▶ Task item:
No pictures belong in the copy. Restate the rest of the data exactly.
#####
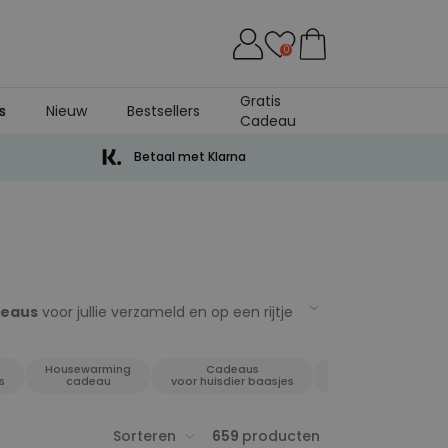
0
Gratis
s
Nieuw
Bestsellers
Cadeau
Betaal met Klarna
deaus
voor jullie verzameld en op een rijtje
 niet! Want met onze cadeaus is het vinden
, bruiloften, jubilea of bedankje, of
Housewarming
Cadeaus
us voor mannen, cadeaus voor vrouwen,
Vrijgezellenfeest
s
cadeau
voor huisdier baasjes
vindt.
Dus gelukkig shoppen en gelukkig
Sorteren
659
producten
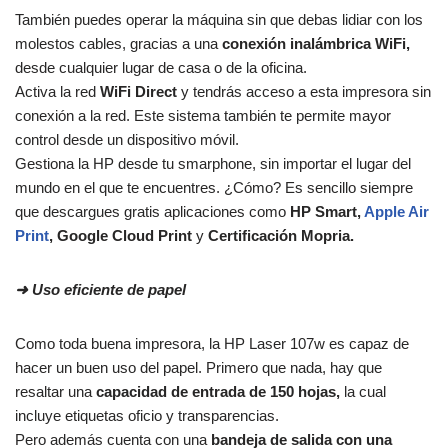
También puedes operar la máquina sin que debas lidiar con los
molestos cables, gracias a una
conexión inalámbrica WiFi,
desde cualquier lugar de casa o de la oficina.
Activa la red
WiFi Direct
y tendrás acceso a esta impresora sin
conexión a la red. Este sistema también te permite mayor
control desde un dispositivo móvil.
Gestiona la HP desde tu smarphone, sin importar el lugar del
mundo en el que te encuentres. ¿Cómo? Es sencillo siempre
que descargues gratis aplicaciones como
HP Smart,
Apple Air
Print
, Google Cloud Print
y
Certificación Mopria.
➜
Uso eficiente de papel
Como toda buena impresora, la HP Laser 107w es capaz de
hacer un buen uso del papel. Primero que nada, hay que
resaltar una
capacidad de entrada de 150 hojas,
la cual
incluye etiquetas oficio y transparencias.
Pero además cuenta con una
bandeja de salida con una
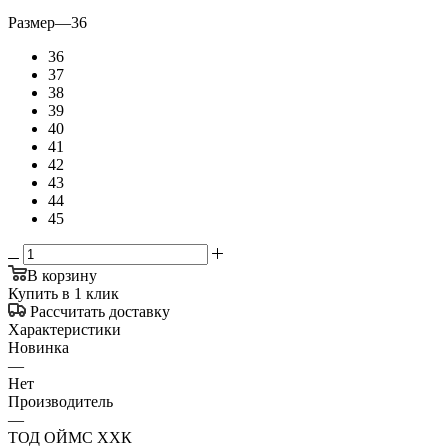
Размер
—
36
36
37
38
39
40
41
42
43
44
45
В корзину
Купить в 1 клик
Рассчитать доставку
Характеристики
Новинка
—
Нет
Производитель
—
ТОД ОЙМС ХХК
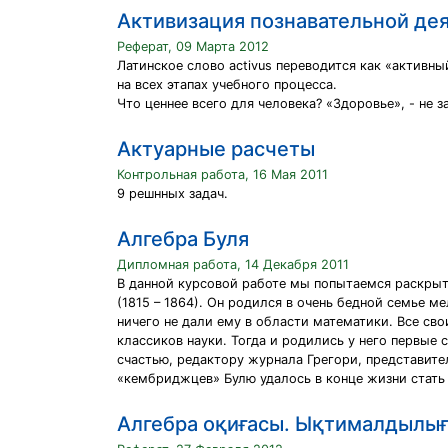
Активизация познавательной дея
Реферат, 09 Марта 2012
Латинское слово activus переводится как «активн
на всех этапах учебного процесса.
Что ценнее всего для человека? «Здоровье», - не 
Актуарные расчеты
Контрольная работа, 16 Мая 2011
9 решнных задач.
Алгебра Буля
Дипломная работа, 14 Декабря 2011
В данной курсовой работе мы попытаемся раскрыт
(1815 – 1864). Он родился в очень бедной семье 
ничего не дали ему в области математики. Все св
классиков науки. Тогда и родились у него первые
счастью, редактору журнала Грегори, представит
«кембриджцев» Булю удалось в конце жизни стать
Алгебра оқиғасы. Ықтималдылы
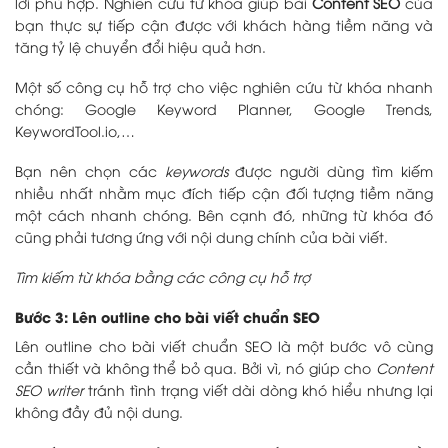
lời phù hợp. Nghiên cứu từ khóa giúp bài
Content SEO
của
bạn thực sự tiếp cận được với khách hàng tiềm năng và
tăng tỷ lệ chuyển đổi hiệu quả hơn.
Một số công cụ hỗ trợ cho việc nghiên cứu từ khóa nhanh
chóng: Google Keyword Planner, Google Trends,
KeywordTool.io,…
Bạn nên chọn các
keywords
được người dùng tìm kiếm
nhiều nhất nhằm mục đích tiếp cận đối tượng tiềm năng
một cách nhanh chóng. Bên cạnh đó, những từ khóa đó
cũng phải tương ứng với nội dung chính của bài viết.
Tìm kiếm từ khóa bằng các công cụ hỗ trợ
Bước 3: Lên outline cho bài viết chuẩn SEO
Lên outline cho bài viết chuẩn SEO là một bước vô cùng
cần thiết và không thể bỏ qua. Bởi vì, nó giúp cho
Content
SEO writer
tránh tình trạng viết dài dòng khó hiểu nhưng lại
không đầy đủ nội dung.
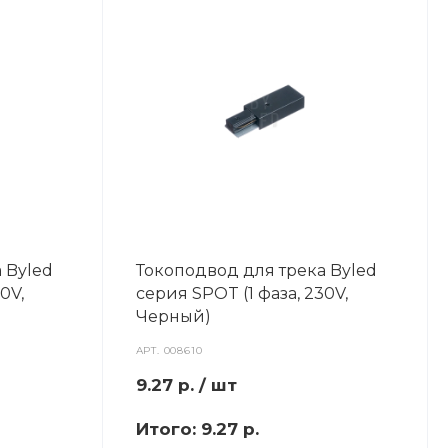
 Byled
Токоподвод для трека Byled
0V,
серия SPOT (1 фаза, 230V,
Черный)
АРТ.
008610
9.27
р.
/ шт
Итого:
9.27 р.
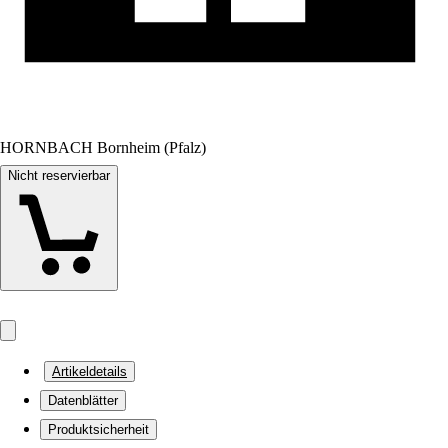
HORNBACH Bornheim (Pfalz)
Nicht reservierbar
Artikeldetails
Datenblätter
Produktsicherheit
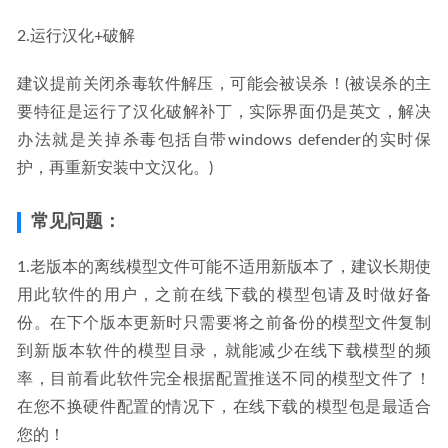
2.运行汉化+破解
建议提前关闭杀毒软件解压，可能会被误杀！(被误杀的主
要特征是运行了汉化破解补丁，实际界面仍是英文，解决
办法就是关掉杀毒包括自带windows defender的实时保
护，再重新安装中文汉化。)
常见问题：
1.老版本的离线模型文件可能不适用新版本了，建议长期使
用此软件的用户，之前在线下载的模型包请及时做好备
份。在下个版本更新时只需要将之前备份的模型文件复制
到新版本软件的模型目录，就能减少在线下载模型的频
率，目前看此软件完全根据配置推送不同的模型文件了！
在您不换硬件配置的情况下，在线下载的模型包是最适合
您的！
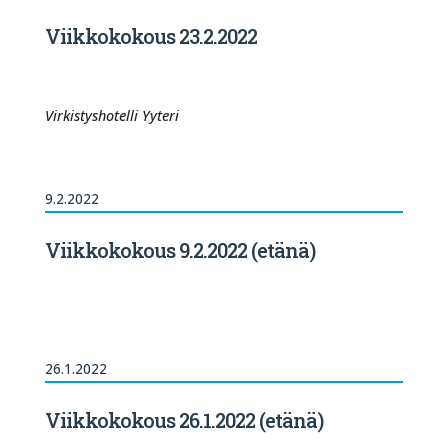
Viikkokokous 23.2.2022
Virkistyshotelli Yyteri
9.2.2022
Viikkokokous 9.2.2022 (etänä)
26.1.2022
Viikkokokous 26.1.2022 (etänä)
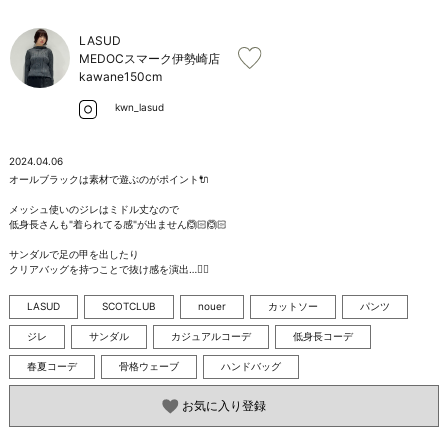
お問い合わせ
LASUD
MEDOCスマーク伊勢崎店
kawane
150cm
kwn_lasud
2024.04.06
#####
▶ Exercise result:
0
Gratis
s
Nieuw
Bestsellers
Cadeau
Betaal met Klarna
deaus
voor jullie verzameld en op een rijtje
 niet! Want met onze cadeaus is het vinden
, bruiloften, jubilea of bedankje, of
Housewarming
Cadeaus
us voor mannen, cadeaus voor vrouwen,
Vrijgezellenfeest
s
cadeau
voor huisdier baasjes
vindt.
Dus gelukkig shoppen en gelukkig
Sorteren
659
producten
También puedes operar la máquina sin que debas lidiar con los
molestos cables, gracias a una
conexión inalámbrica WiFi,
desde cualquier lugar de casa o de la oficina.
Activa la red
WiFi Direct
y tendrás acceso a esta impresora sin
conexión a la red. Este sistema también te permite mayor
control desde un dispositivo móvil.
Gestiona la HP desde tu smarphone, sin importar el lugar del
mundo en el que te encuentres. ¿Cómo? Es sencillo siempre
que descargues gratis aplicaciones como
HP Smart,
Apple Air
Print
, Google Cloud Print
y
Certificación Mopria.
➜
Uso eficiente de papel
Como toda buena impresora, la HP Laser 107w es capaz de
hacer un buen uso del papel. Primero que nada, hay que
resaltar una
capacidad de entrada de 150 hojas,
la cual
incluye etiquetas oficio y transparencias.
Pero además cuenta con una
bandeja de salida con una
Размер
—
36
36
37
38
39
40
41
42
43
44
45
В корзину
Купить в 1 клик
Рассчитать доставку
Характеристики
Новинка
—
Нет
Производитель
—
ТОД ОЙМС ХХК
Активизация познавательной дея
Реферат, 09 Марта 2012
Латинское слово activus переводится как «активн
на всех этапах учебного процесса.
Что ценнее всего для человека? «Здоровье», - не 
Актуарные расчеты
Контрольная работа, 16 Мая 2011
9 решнных задач.
Алгебра Буля
Дипломная работа, 14 Декабря 2011
В данной курсовой работе мы попытаемся раскрыт
(1815 – 1864). Он родился в очень бедной семье 
ничего не дали ему в области математики. Все св
классиков науки. Тогда и родились у него первые
счастью, редактору журнала Грегори, представит
«кембриджцев» Булю удалось в конце жизни стать
Алгебра оқиғасы. Ықтималдылы
lời phù hợp. Nghiên cứu từ khóa giúp bài
Content SEO
của
bạn thực sự tiếp cận được với khách hàng tiềm năng và
tăng tỷ lệ chuyển đổi hiệu quả hơn.
Một số công cụ hỗ trợ cho việc nghiên cứu từ khóa nhanh
chóng: Google Keyword Planner, Google Trends,
KeywordTool.io,…
Bạn nên chọn các
keywords
được người dùng tìm kiếm
nhiều nhất nhằm mục đích tiếp cận đối tượng tiềm năng
một cách nhanh chóng. Bên cạnh đó, những từ khóa đó
cũng phải tương ứng với nội dung chính của bài viết.
Tìm kiếm từ khóa bằng các công cụ hỗ trợ
Bước 3: Lên outline cho bài viết chuẩn SEO
Lên outline cho bài viết chuẩn SEO là một bước vô cùng
cần thiết và không thể bỏ qua. Bởi vì, nó giúp cho
Content
SEO writer
tránh tình trạng viết dài dòng khó hiểu nhưng lại
không đầy đủ nội dung.
 Byled
Токоподвод для трека Byled
0V,
серия SPOT (1 фаза, 230V,
Черный)
АРТ.
008610
9.27
р.
/ шт
Итого:
9.27 р.
HORNBACH Bornheim (Pfalz)
Nicht reservierbar
Artikeldetails
Datenblätter
Produktsicherheit
2.运行汉化+破解
建议提前关闭杀毒软件解压，可能会被误杀！(被误杀的主
要特征是运行了汉化破解补丁，实际界面仍是英文，解决
办法就是关掉杀毒包括自带windows defender的实时保
护，再重新安装中文汉化。)
常见问题：
1.老版本的离线模型文件可能不适用新版本了，建议长期使
用此软件的用户，之前在线下载的模型包请及时做好备
份。在下个版本更新时只需要将之前备份的模型文件复制
到新版本软件的模型目录，就能减少在线下载模型的频
率，目前看此软件完全根据配置推送不同的模型文件了！
在您不换硬件配置的情况下，在线下载的模型包是最适合
您的！
Viikkokokous 23.2.2022
Virkistyshotelli Yyteri
9.2.2022
Viikkokokous 9.2.2022 (etänä)
26.1.2022
Viikkokokous 26.1.2022 (etänä)
お問い合わせ
LASUD
MEDOCスマーク伊勢崎店
kawane
150cm
kwn_lasud
2024.04.06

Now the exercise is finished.